Learning Resources
 

Table Manners or Etiquettes of using Table


Table manners are the rules of etiquette used while eating, which may also include the appropriate use of utensils. Different cultures observe different rules for table manners. Each family or group sets its own standards for how strictly these rules are to be enforced.

Handling Utensils
In most situations, following the "outside-in" rule will tell you which knife, fork, or spoon to use at the dinner table.

  • Use utensils on the outside first and work your way inward with each new course that is served.
  • If you are not sure which utensil to use, wait to see what is served.
  • Or, watch others at the table and follow their lead.


Resting Utensils
Soiled utensils are laid on the plate or bowl it is provided with (not on the table). Never rest a utensil half on a plate and half on the table. The rules are, of course, different when using chopsticks.
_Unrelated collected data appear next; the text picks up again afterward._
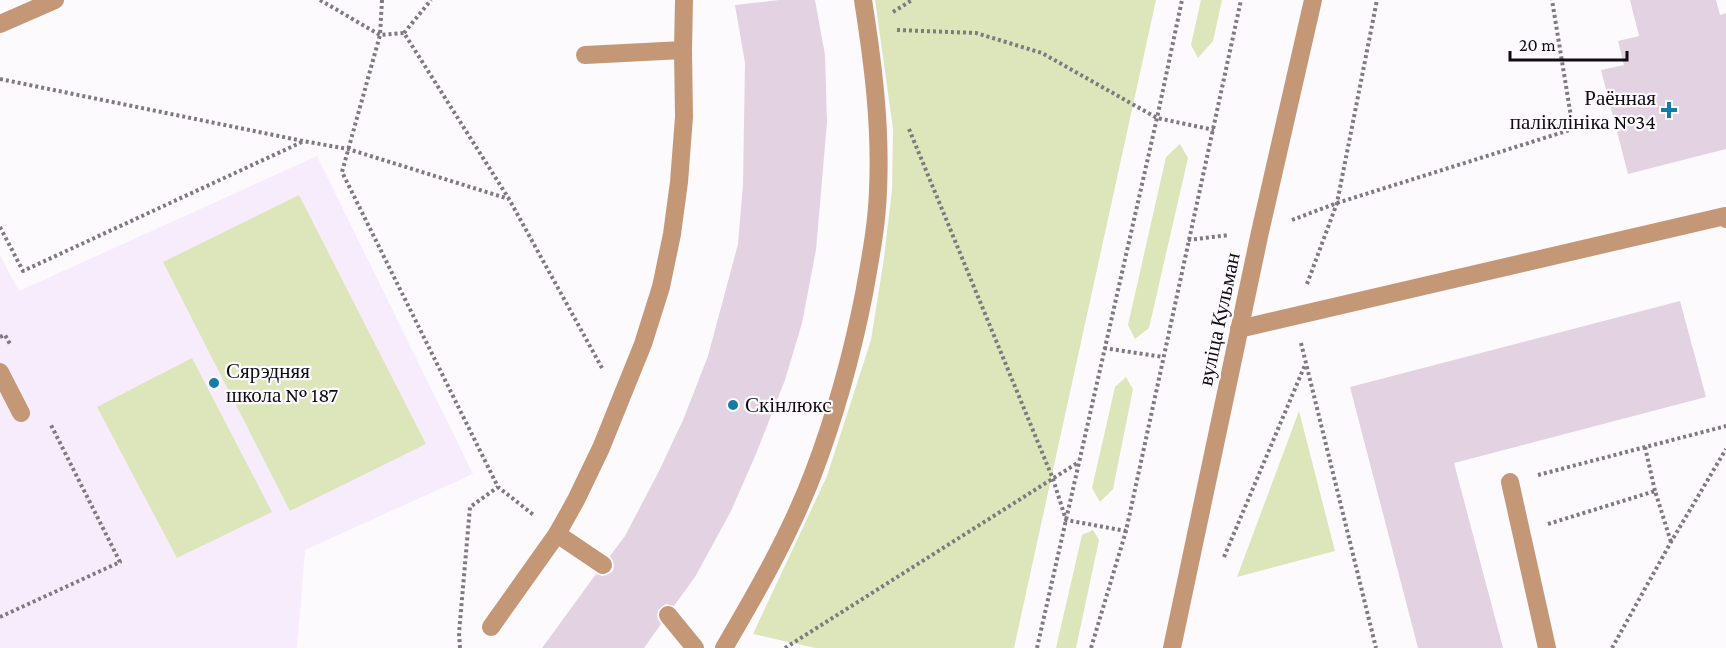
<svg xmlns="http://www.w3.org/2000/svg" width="1726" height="648" font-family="'Crimson Pro',serif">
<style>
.built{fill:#f7ecfc}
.green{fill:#dce6ba}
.building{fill:#e3d2e1}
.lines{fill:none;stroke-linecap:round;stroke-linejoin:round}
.path{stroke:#7e7a7f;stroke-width:4;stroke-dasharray:3 3;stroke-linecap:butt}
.lane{stroke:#c49877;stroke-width:18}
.street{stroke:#c49877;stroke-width:18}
.poi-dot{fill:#147da7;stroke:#fdfafe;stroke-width:2}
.labels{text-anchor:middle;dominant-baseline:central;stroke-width:4.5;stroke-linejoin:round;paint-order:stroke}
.poi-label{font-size:21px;fill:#100c12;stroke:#fdfafe;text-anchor:start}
.street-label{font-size:21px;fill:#100c12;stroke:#fdfafe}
</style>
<rect width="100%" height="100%" fill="#fdfafe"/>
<path class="built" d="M 317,156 L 473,474 L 305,550 L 297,648 L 0,648 L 0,255 L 19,291 Z"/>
<g class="green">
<path d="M 875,0 L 1156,0 L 1014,648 L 815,648 L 753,634 L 827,476 L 871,340 L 884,258 L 892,190 L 893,129 Z"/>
<path d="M 1201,0 L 1222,0 L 1213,41 L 1198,58 L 1191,45 Z"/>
<path d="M 1180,144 L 1188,158 L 1149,328 L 1135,339 L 1128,325 L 1166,157 Z"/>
<path d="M 299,195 L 426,444 L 290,511 L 163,262 Z"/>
<path d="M 192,358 L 272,512 L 177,558 L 97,407 Z"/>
<path d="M 1126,377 L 1133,389 L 1113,489 L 1100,502 L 1092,488 L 1115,387 Z"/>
<path d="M 1299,411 L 1335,551 L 1237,577 Z"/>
<path d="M 1093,530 L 1099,540 L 1076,648 L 1056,648 L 1082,535 Z"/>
</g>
<g class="building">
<path d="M 779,0 L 815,0 L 825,55 L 827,122 L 816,250 L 802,323 L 785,380 L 756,454 L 731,511 L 695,577 L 674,606 L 666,604 L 658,610 L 657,617 L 661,624 L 644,648 L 542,648 L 596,574 L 602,576 L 607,575 L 613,571 L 614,565 L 613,561 L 610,556 L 625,536 L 659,471 L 683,420 L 708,356 L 738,244 L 743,184 L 745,63 L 735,5 Z"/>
<path d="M 1630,0 L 1716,0 L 1720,15 L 1726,13 L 1726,149 L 1628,174 L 1601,70 L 1624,65 L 1618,41 L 1639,36 Z"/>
<path d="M 1680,301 L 1706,397 L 1454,463 L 1503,648 L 1418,648 L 1350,387 Z"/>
</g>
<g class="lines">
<g class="path">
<path d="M 320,0 L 380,35 L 404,33 L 509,199 L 602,368"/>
<path d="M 382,0 L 380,35 L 342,172 L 498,487 L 535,516"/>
<path d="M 893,12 L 912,0"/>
<path d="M 897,30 L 976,33 L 1042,53 L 1157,118 L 1214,130"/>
<path d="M 404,33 L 431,0"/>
<path d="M 0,79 L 303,141 L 348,149 L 509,199"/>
<path d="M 909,129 L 1053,479 L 1066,520 L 1126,531"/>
<path d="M 1292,220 L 1337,203 L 1573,129 L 1552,0"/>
<path d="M 0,227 L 23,271 L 302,142"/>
<path d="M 1188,240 L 1229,235"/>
<path d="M 1307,284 L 1337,203 L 1377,0"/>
<path d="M 0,337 L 5,335 L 10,344"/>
<path d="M 1301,343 L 1376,648"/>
<path d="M 1104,348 L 1163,357"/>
<path d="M 1645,447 L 1655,491"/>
<path d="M 1538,475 L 1726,426"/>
<path d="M 1548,524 L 1655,491 L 1671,542"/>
<path d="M 1224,557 L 1305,365"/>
<path d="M 0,617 L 120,562 L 50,423"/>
<path d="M 460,648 L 459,633 L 470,507 L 498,487"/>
<path d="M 785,648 L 1079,462"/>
<path d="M 1037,648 L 1157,118 L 1182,0"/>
<path d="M 1091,648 L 1126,531 L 1241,0"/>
<path d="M 1612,648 L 1671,542 L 1726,449"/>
</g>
<g class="lane">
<path d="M 0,24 L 55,0"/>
<path d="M 585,55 L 683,50"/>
<path d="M 1239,329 L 1725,216 L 1726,219"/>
<path d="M 0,372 L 21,413"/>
<path d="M 1510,482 L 1547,648"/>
<path d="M 557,534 L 603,565"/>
<path d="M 668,615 L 695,648"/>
<path d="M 491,627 L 557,534 L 576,500 L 601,448 L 643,344 L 661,287 L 672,234 L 679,182 L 684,117 L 683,50 L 684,0"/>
<path d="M 724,648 C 757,592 790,534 813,474 C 835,416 852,355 864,294 C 870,260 877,225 878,190 C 881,126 873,63 863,0"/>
</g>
<path class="street" d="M 1172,648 L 1260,232 L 1313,0"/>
</g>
<g class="poi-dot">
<path d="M1666 101h6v6h6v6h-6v6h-6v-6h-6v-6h6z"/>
<circle cx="214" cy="383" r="6"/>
<circle cx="733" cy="405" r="6"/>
</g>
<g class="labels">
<g class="poi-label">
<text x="1656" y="98" text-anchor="end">Раённая<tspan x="1656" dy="24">паліклініка №34</tspan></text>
<text x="226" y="371">Сярэдняя<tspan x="226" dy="24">школа № 187</tspan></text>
<text x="745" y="405">Скінлюкс</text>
</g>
<g class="street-label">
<text transform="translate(1219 319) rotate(-78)">вуліца Кульман</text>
</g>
</g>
<path d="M1510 51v9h117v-9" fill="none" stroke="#100c12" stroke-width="3"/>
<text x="1519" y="51" font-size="18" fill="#100c12" stroke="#fdfafe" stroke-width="4.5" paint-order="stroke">20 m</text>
</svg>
You can rest your utensils in one of two ways when taking a break from eating:

  • Put your fork and knife in the center of your plate with the tips facing each other in an inverted V (slightly angled); Or
  • Rest your knife on the top right of your plate (diagonally) with the fork nearby (tines up).


When to Start Eating
At a small table of only two to four people, wait until everyone else has been served before starting to eat. At a formal or business meal, you should either wait until everyone is served to start or begin when the host asks you to.

Refusing a Dish
If you're allergic to a food or on a restricted diet, explain to your host (not to the table at large) why you have no choice but to decline.